WHAT IS NEEDED |
Copy each of the records exactly; leave nothing out.

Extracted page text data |

::::::

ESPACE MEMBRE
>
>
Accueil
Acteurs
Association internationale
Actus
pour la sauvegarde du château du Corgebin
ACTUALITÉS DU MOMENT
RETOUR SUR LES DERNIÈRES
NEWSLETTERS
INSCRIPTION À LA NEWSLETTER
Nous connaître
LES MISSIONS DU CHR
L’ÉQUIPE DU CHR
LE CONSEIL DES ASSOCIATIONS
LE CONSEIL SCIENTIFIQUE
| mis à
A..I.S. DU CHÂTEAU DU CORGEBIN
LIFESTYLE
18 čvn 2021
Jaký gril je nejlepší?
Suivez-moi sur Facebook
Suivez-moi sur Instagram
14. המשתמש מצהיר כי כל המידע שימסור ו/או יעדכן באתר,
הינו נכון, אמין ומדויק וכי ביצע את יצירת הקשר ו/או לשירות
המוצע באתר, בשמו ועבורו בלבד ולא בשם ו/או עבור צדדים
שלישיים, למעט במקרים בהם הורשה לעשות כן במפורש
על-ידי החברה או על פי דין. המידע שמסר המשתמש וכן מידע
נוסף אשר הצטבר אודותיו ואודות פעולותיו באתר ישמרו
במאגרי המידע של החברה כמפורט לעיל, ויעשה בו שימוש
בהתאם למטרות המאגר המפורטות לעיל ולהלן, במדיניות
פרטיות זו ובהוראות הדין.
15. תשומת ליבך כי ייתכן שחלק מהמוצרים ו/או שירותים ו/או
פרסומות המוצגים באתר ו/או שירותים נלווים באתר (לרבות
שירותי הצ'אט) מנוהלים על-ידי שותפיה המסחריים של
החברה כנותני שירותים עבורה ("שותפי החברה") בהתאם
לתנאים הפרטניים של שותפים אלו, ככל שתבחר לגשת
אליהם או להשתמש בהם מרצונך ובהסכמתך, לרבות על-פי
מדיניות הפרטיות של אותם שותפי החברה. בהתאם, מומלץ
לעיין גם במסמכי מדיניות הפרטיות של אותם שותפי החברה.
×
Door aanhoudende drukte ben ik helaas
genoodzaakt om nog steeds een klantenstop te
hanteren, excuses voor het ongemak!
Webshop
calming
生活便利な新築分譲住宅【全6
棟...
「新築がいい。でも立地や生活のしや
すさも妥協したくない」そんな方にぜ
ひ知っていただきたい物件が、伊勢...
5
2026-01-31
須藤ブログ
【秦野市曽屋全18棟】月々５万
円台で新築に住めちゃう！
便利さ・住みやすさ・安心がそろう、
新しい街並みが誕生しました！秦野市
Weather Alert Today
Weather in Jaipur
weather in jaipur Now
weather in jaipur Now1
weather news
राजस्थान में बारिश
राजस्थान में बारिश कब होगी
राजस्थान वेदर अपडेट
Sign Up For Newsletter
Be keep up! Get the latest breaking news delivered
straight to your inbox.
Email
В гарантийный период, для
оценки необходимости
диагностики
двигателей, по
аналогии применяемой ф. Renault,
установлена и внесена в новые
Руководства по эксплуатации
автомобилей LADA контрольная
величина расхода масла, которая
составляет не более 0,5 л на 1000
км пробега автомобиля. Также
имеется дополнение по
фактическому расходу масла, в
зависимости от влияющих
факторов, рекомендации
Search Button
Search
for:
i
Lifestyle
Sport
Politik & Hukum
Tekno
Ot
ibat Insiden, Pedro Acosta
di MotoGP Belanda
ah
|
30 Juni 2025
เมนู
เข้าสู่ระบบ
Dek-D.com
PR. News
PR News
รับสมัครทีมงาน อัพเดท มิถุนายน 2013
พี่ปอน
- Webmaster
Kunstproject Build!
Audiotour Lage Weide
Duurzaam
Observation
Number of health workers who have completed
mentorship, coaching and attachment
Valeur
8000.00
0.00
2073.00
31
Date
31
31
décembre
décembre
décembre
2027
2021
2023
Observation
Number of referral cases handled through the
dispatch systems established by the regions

::::::

EXERCISE OUTPUT |
ESPACE MEMBRE
>
>
Accueil
Acteurs
Association internationale
Actus
pour la sauvegarde du château du Corgebin
ACTUALITÉS DU MOMENT
RETOUR SUR LES DERNIÈRES
NEWSLETTERS
INSCRIPTION À LA NEWSLETTER
Nous connaître
LES MISSIONS DU CHR
L’ÉQUIPE DU CHR
LE CONSEIL DES ASSOCIATIONS
LE CONSEIL SCIENTIFIQUE
| mis à
A..I.S. DU CHÂTEAU DU CORGEBIN
LIFESTYLE
18 čvn 2021
Jaký gril je nejlepší?
Suivez-moi sur Facebook
Suivez-moi sur Instagram
14. המשתמש מצהיר כי כל המידע שימסור ו/או יעדכן באתר,
הינו נכון, אמין ומדויק וכי ביצע את יצירת הקשר ו/או לשירות
המוצע באתר, בשמו ועבורו בלבד ולא בשם ו/או עבור צדדים
שלישיים, למעט במקרים בהם הורשה לעשות כן במפורש
על-ידי החברה או על פי דין. המידע שמסר המשתמש וכן מידע
נוסף אשר הצטבר אודותיו ואודות פעולותיו באתר ישמרו
במאגרי המידע של החברה כמפורט לעיל, ויעשה בו שימוש
בהתאם למטרות המאגר המפורטות לעיל ולהלן, במדיניות
פרטיות זו ובהוראות הדין.
15. תשומת ליבך כי ייתכן שחלק מהמוצרים ו/או שירותים ו/או
פרסומות המוצגים באתר ו/או שירותים נלווים באתר (לרבות
שירותי הצ'אט) מנוהלים על-ידי שותפיה המסחריים של
החברה כנותני שירותים עבורה ("שותפי החברה") בהתאם
לתנאים הפרטניים של שותפים אלו, ככל שתבחר לגשת
אליהם או להשתמש בהם מרצונך ובהסכמתך, לרבות על-פי
מדיניות הפרטיות של אותם שותפי החברה. בהתאם, מומלץ
לעיין גם במסמכי מדיניות הפרטיות של אותם שותפי החברה.
×
Door aanhoudende drukte ben ik helaas
genoodzaakt om nog steeds een klantenstop te
hanteren, excuses voor het ongemak!
Webshop
calming
生活便利な新築分譲住宅【全6
棟...
「新築がいい。でも立地や生活のしや
すさも妥協したくない」そんな方にぜ
ひ知っていただきたい物件が、伊勢...
5
2026-01-31
須藤ブログ
【秦野市曽屋全18棟】月々５万
円台で新築に住めちゃう！
便利さ・住みやすさ・安心がそろう、
新しい街並みが誕生しました！秦野市
Weather Alert Today
Weather in Jaipur
weather in jaipur Now
weather in jaipur Now1
weather news
राजस्थान में बारिश
राजस्थान में बारिश कब होगी
राजस्थान वेदर अपडेट
Sign Up For Newsletter
Be keep up! Get the latest breaking news delivered
straight to your inbox.
Email
В гарантийный период, для
оценки необходимости
диагностики
двигателей, по
аналогии применяемой ф. Renault,
установлена и внесена в новые
Руководства по эксплуатации
автомобилей LADA контрольная
величина расхода масла, которая
составляет не более 0,5 л на 1000
км пробега автомобиля. Также
имеется дополнение по
фактическому расходу масла, в
зависимости от влияющих
факторов, рекомендации
Search Button
Search
for:
i
Lifestyle
Sport
Politik & Hukum
Tekno
Ot
ibat Insiden, Pedro Acosta
di MotoGP Belanda
ah
|
30 Juni 2025
เมนู
เข้าสู่ระบบ
Dek-D.com
PR. News
PR News
รับสมัครทีมงาน อัพเดท มิถุนายน 2013
พี่ปอน
- Webmaster
Kunstproject Build!
Audiotour Lage Weide
Duurzaam
Observation
Number of health workers who have completed
mentorship, coaching and attachment
Valeur
8000.00
0.00
2073.00
31
Date
31
31
décembre
décembre
décembre
2027
2021
2023
Observation
Number of referral cases handled through the
dispatch systems established by the regions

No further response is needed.